| Teks Bacaan |
%%
Popularitas EVO Moment #37 berhasil membuat komunitas fighting game bergairah kembali. EVO kemudian terus berjalan sebagai turnamen tahunan, bahkan menarik kontrak kerja sama dengan perusahaan-perusahaan besar seperti Capcom dan Toyota. Sayangnya, ada satu hal krusial yang membuat EVO terasa stagnan di pertengahan tahun 2000-an. Tidak ada game baru dari Capcom.

Menuju tahun 2008, orang-orang sudah bosan menonton game lawas seperti Street Fighter III: 3rd Strike atau Marvel vs. Capcom 2. EVO memang sempat memasukkan beberapa game lain, misalnya Tekken 5, Super Smash Bros. Melee, bahkan Mario Kart. Tapi sejak awal pendiriannya, menu utama EVO selalu Street Fighter. Untungnya, Capcom paham akan “rasa lapar” para penggemar. Di EVO 2008, Capcom akhirnya memamerkan fighting game terbaru mereka, Street Fighter IV.

Street Fighter IV sangat signifikan di dunia fighting game, karena inilah sekuel sejati Street Fighter yang dinanti-nanti oleh para penggemar setelah sembilan tahun lamanya (Street Fighter III: 3rd Strike dirilis tahun 1999). Capcom juga merancang game ini agar mudah dimainkan, dengan menghilangkan mekanisme-mekanisme rumit yang dulu muncul di seri Street Fighter Alpha. Gameplay yang newbie-friendly ditambah kualitas visual 3D yang keren membuat Street Fighter IV sangat populer.

Street Fighter IV
Street Fighter IV memiliki gaya visual 3D yang unik | Sumber: Sony

Street Fighter IV menjadi angin segar yang ditunggu-tunggu komunitas fighting game. Suasana EVO kembali memanas. Dari tadinya hanya beberapa ratus orang di tahun 2008, jumlah kontestan EVO 2009 membludak hingga seribu orang lebih. Ingat, ini kontestan, bukan pengunjung. Seribu orang itu, semuanya datang sebagai peserta. Semuanya bertarung. Semuanya pecinta Street Fighter IV. Dan yang paling penting, seperti akar kompetitif fighting game di arcade center masa lampau, semuanya punya peluang untuk jadi juara.
%%
| Entri yang Diberikan |
%%
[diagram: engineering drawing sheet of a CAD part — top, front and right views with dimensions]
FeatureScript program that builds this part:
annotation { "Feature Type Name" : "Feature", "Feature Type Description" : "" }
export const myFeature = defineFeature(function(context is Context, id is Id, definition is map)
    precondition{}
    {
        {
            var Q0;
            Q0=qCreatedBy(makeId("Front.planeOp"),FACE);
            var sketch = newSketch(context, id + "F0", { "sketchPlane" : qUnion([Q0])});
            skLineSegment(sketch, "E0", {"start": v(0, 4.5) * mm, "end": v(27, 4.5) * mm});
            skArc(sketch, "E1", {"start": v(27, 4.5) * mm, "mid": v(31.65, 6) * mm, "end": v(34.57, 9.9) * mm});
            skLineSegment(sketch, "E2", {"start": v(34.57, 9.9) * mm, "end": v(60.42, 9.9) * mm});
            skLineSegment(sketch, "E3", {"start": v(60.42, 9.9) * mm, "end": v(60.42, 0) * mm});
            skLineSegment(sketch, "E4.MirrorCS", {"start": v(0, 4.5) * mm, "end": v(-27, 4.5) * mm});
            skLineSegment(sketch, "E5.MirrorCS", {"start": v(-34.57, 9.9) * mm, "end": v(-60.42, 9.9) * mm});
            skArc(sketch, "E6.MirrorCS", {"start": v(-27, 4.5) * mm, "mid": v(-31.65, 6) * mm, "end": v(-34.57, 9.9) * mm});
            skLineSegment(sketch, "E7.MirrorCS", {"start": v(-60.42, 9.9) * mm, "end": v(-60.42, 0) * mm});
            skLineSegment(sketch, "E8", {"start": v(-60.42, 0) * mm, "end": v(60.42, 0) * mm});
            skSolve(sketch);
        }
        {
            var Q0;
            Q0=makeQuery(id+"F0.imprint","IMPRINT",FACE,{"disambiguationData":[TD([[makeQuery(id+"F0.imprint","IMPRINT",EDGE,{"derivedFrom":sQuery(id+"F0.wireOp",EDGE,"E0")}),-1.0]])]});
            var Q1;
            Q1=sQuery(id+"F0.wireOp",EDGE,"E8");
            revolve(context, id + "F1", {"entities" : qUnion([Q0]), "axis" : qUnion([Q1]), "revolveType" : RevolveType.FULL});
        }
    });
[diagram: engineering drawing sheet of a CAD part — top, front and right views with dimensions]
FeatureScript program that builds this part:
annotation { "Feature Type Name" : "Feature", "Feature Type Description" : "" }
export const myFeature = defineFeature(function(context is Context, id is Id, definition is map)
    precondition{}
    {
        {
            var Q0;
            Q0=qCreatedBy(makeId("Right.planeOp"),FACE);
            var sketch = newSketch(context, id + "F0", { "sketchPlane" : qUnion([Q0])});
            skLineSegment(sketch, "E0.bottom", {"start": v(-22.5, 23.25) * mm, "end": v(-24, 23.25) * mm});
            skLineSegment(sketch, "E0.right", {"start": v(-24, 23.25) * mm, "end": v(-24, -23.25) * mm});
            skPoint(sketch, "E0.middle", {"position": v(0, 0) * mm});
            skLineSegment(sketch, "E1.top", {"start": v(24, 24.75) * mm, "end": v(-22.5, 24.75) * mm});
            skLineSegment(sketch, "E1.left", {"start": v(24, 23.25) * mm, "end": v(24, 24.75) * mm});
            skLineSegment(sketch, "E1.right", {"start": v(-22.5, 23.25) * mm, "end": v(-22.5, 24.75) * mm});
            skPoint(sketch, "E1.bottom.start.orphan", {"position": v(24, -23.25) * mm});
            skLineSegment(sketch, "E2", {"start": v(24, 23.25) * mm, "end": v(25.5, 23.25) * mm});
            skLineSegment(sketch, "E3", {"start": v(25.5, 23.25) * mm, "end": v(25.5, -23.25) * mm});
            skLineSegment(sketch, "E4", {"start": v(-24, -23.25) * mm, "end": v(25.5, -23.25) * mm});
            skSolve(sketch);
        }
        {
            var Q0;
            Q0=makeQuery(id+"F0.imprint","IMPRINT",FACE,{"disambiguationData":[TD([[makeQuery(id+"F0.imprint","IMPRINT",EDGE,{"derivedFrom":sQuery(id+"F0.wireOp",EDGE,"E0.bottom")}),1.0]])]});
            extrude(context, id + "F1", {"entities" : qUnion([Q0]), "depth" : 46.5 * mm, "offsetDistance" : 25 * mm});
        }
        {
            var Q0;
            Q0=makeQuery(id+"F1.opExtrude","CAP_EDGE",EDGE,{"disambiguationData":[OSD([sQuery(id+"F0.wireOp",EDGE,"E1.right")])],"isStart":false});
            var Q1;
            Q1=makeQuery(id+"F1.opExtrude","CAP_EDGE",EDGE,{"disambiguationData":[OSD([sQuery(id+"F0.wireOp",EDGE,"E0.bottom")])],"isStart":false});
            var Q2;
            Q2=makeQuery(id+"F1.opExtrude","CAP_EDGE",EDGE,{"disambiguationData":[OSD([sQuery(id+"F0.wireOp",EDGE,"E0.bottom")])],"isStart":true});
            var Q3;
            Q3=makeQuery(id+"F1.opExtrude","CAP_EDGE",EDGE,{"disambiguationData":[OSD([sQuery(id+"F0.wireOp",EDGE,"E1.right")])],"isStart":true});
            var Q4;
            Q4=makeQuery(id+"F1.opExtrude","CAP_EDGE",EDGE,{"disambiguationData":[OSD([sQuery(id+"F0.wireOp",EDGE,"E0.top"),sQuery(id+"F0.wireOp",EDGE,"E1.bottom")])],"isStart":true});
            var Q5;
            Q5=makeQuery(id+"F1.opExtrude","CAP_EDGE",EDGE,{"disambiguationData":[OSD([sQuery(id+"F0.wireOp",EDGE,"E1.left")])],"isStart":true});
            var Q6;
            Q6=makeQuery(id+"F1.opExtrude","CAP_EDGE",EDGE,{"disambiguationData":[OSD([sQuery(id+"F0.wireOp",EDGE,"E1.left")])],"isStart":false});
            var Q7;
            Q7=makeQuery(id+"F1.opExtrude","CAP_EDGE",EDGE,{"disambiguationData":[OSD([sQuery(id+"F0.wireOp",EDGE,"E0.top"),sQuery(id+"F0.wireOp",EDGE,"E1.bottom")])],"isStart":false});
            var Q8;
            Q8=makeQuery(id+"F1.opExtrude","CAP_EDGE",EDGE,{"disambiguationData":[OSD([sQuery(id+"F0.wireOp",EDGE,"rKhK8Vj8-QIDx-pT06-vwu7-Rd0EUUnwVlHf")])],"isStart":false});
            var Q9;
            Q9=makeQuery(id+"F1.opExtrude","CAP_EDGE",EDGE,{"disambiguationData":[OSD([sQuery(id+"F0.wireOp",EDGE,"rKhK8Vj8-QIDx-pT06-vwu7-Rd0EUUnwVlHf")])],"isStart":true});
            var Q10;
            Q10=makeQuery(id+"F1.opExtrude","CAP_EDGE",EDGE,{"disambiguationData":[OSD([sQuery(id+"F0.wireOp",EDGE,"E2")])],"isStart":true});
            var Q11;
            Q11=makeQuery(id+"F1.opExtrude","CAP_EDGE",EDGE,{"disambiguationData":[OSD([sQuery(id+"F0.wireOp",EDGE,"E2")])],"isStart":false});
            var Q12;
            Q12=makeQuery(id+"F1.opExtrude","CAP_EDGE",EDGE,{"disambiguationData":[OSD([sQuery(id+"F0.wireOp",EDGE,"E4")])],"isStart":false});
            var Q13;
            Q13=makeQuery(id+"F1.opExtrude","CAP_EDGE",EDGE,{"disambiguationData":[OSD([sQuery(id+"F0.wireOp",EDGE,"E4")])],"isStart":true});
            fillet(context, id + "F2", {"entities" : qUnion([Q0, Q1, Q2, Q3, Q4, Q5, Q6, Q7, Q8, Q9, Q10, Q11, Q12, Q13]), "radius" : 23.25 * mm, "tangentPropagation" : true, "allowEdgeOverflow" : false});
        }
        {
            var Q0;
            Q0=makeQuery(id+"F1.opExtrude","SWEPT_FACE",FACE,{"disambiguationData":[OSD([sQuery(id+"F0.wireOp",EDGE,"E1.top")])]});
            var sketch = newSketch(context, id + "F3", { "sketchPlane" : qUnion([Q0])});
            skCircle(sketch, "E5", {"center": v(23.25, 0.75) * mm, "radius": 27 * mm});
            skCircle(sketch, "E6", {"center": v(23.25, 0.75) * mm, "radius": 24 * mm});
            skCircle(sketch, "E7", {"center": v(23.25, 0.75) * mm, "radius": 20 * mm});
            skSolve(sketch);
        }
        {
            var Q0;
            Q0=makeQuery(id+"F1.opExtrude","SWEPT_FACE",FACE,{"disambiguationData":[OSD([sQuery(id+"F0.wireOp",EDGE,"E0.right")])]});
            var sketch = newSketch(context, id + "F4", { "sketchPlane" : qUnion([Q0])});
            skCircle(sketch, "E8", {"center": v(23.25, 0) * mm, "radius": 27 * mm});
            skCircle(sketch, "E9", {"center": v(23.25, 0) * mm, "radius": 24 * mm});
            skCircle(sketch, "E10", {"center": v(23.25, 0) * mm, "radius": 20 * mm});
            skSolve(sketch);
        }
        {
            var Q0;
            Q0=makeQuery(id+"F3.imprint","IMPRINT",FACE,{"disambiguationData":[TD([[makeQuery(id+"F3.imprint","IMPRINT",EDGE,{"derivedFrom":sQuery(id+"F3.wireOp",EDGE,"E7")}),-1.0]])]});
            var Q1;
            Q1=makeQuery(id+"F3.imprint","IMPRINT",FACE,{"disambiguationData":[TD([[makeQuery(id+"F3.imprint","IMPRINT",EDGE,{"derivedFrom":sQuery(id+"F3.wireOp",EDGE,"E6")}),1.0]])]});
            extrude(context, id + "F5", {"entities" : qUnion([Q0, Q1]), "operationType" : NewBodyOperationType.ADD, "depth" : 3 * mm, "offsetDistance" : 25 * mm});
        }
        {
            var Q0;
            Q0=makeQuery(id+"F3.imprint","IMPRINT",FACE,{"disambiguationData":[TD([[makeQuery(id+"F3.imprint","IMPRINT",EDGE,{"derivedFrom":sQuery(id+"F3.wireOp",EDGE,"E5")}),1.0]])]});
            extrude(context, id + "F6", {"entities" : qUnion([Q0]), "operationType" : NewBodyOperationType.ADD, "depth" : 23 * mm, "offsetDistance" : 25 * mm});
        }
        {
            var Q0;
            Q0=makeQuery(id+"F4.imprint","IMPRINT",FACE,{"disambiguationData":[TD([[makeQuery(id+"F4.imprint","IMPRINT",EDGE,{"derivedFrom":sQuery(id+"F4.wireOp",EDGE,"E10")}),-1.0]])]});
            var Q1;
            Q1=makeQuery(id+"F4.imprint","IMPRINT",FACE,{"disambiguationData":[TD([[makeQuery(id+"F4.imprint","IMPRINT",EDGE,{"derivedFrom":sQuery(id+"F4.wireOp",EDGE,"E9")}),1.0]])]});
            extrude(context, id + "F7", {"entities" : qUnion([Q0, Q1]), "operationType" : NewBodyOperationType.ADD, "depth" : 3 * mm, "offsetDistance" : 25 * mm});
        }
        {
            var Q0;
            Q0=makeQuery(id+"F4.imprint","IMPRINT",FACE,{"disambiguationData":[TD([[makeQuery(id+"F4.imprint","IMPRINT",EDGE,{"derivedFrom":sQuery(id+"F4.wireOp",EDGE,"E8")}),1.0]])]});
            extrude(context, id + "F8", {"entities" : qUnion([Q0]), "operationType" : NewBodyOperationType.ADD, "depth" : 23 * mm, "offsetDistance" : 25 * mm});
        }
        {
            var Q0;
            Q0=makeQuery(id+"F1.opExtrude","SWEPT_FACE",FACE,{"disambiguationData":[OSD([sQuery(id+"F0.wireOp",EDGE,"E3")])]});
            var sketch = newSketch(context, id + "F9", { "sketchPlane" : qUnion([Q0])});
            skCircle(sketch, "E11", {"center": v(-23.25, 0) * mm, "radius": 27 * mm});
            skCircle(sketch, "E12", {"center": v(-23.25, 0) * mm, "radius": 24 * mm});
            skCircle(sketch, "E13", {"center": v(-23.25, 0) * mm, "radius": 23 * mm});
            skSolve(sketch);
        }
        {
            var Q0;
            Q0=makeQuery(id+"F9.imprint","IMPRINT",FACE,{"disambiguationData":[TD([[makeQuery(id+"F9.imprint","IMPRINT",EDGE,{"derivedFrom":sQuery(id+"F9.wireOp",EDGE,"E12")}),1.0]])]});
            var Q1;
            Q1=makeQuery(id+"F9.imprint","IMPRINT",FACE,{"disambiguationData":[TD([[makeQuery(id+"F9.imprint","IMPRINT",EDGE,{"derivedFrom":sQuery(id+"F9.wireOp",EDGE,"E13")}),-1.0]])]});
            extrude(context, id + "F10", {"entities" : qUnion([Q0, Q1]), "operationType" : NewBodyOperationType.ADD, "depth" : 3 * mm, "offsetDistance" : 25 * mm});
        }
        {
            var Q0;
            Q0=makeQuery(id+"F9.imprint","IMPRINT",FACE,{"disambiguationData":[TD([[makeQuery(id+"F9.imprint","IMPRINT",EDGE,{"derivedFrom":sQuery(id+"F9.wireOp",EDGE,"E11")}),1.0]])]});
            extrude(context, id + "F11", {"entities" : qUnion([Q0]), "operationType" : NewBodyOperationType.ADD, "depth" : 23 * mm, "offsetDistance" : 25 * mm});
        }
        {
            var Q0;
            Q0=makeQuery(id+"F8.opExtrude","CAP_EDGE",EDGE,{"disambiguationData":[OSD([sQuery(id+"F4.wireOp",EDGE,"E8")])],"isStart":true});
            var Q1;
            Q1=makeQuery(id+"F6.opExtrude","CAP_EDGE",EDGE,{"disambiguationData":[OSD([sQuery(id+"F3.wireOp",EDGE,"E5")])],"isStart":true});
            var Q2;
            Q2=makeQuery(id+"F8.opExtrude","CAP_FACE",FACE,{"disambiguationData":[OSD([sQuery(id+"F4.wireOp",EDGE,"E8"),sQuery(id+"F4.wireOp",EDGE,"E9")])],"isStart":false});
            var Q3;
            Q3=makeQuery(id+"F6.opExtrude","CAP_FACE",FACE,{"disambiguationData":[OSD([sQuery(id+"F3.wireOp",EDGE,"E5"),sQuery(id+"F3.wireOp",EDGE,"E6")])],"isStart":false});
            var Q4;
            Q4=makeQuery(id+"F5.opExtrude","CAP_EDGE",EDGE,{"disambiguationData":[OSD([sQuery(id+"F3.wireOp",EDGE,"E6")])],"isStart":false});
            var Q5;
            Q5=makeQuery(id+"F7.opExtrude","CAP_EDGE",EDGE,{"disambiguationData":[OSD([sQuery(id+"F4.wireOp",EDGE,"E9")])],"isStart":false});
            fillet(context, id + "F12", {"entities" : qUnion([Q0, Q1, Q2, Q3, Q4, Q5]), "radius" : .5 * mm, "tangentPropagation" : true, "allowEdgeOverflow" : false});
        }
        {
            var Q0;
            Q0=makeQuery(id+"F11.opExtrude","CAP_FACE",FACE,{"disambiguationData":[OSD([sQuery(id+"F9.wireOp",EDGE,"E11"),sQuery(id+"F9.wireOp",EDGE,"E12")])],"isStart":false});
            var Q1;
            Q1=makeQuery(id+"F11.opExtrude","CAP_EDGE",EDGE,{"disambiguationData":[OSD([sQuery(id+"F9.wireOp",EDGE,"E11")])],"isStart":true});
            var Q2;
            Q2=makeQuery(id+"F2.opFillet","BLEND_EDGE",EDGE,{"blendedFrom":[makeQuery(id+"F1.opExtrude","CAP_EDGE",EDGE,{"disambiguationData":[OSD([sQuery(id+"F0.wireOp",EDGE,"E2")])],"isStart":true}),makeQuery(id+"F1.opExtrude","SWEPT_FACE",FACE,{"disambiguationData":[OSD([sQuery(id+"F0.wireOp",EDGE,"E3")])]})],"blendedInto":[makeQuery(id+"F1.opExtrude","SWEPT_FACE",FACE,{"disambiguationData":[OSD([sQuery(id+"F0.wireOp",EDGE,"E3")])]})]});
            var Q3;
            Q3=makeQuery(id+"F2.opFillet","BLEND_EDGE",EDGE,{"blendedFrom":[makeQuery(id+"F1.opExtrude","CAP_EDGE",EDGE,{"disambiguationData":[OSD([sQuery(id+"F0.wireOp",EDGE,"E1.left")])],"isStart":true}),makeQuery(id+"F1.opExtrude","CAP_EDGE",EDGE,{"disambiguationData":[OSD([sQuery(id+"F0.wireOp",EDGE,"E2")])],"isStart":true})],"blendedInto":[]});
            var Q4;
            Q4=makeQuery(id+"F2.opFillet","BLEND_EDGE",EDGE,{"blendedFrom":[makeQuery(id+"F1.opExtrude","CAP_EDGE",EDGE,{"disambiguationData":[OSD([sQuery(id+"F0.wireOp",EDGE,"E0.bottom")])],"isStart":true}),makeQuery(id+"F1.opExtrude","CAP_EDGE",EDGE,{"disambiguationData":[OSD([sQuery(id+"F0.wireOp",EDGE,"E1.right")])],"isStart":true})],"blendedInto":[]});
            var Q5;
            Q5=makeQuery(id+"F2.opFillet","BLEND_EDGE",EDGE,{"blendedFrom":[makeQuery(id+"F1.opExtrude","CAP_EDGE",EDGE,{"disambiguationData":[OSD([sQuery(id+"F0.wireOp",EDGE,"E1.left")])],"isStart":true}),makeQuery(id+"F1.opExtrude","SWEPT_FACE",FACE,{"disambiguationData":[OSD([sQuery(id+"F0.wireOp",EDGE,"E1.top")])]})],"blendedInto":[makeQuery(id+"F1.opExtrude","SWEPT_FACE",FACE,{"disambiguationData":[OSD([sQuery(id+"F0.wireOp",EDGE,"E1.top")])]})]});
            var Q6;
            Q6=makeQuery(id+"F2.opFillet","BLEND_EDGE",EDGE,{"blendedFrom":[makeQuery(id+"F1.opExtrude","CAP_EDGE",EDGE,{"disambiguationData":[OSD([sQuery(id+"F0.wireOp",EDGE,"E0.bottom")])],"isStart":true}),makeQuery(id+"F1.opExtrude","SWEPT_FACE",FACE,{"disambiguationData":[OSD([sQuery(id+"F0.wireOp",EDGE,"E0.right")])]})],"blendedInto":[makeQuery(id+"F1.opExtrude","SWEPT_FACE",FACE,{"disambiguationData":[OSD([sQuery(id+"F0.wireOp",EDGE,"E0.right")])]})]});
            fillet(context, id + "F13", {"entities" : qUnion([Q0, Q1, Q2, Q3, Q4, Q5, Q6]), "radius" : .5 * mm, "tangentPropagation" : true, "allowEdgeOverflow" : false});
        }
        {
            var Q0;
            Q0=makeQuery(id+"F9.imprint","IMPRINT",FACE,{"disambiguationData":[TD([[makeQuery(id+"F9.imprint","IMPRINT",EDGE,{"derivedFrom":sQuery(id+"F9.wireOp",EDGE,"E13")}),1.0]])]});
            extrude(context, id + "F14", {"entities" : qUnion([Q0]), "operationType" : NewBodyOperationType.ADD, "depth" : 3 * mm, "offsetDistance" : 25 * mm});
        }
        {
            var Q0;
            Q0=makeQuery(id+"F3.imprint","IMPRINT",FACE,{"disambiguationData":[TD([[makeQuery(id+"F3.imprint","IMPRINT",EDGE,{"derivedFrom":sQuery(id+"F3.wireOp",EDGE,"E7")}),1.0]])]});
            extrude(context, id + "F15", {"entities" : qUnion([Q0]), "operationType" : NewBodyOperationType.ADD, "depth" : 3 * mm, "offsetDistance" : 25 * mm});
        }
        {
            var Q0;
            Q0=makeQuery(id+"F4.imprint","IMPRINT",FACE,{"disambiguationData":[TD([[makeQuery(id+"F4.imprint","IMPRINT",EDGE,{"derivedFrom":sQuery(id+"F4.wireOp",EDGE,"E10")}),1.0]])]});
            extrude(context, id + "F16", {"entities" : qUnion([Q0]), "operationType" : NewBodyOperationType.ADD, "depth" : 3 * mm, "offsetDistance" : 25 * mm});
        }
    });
%%
| Latihan Tertulis |
Tuliskan kembali tanpa perubahan bagian teks tentang turnamen EVO, mulai dari kata-kata "Street Fighter IV sangat signifikan" sampai dengan kata-kata "IV sangat populer.", termasuk kata-kata terakhir itu.

| Jawaban Latihan |
Street Fighter IV sangat signifikan di dunia fighting game, karena inilah sekuel sejati Street Fighter yang dinanti-nanti oleh para penggemar setelah sembilan tahun lamanya (Street Fighter III: 3rd Strike dirilis tahun 1999). Capcom juga merancang game ini agar mudah dimainkan, dengan menghilangkan mekanisme-mekanisme rumit yang dulu muncul di seri Street Fighter Alpha. Gameplay yang newbie-friendly ditambah kualitas visual 3D yang keren membuat Street Fighter IV sangat populer.